Although it has been scientifically proven that the majority of humans all have the same definition of attractiveness/beauty (it has something to do with how symmetrical a person's features are), symmetry can still be found in a variety of shapes, heights, and hues. Therefore, I implore people to stop being preoccupied with the preferences of the next man or the next woman and to start focusing on what makes them happy.

If someone exclusively likes light-skinned people then that is their prerogative. If they exclusively want to date dark-skinned individuals, again that is their right. I personally find both scenarios to be bordering on idiotic, because you are limiting yourself from large segments of the population and thus from more opportunities to find "The One." However, I refuse to castigate someone for making that decision either. What? Just because someone is light doesn't make them Black too? Heck, even Tiger Woods (whom many Black people have issues with mainly because of his wife) got tied a tree and called a nigger in his youth (at least that's what the story I read on ESPN.com said). He might not be leading rallies and throwing up the Black Power fist in the air and he may he claim to be "Cablasian" or whatever in interviews; but make no mistake, deep down he knows what color he is (or at least the color people perceive him to be). Just because you didn't grow up in the South doesn't mean that you do not know and have not felt the effects of racism; similarly, just because you're not Wesley Snipes dark doesn't mean you're not Black.

I hear folks talking about the only people you see in videos and in commercials are the wavy-haired, light-skinned women whose racial identity is somewhat ambiguous. Commercials and videos acquiesce to whatever is going to move their media numbers, which hopefully will drive individuals to their stores to spend that straight cash. If the individuals in the commercials and videos do not project a positive or desirable image that can be associated with that particular product, then in the words of Ice Cube, "they'll (the advertisers) have a new nigga next year." Remember in the Eighties and early Nineties, when all of the brothers on television looked liked Christopher Williams (of New Jack City "I'm Dreamin" fame)? Now, most of the brothers that you see on television all have that Tyson Beckford thing going on. These things tend to go in cycles as I will illustrate below.

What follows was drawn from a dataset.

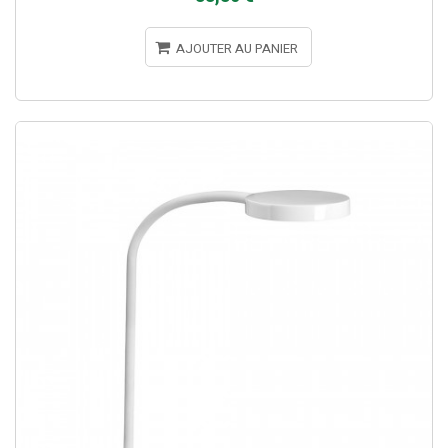
AJOUTER AU PANIER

Still referencing the scientific definition of attractiveness above, with strictly the symmetry variable holding constant, the other variables can and will vary. Looking back two to three hundred years ago, what we would now consider fat, borderline obese and pale was the shiznit. Why? Because everyone else was thin and tanned from working outdoors. The only people who were able to stay fat and pale were the affluent class. In 2005, pasty and obese really isn't a good look, but who knows, in another 300 years it could make a comeback. But until then, as I have stated before, put the Twinkie down and slowly back away from the table.

Back to the main topic, the beauty of being Black that very few other groups on this earth enjoy is the wide spectrum of colors that are represented. It is a veritable hue smorgasbord. If you want it, we got it. So once again, why all of the hate and why all of the animosity because one person prefers certain characteristics over another? If you were attempting to get with them, then I can understand a little hatin'. Nobody likes it when someone else gets something they want or worse yet feel like they deserve (I'd hate too, but there is a way to do it. I call it "New-Age Player Hatin" remind me to explain it in a future edition), but you suck it up and you move on. Whatever you do, do not fixate. I cannot tell you how many times (well, I guess actually I can because I've written about many them in this column over the years) that someone that I was interested in chose someone else. However you lament a little bit, cry if you must, piece your face back together, and keep on truckin'. In time you will realize that there is someone else out there that has many, if not more, of the same qualities that you hold so dear.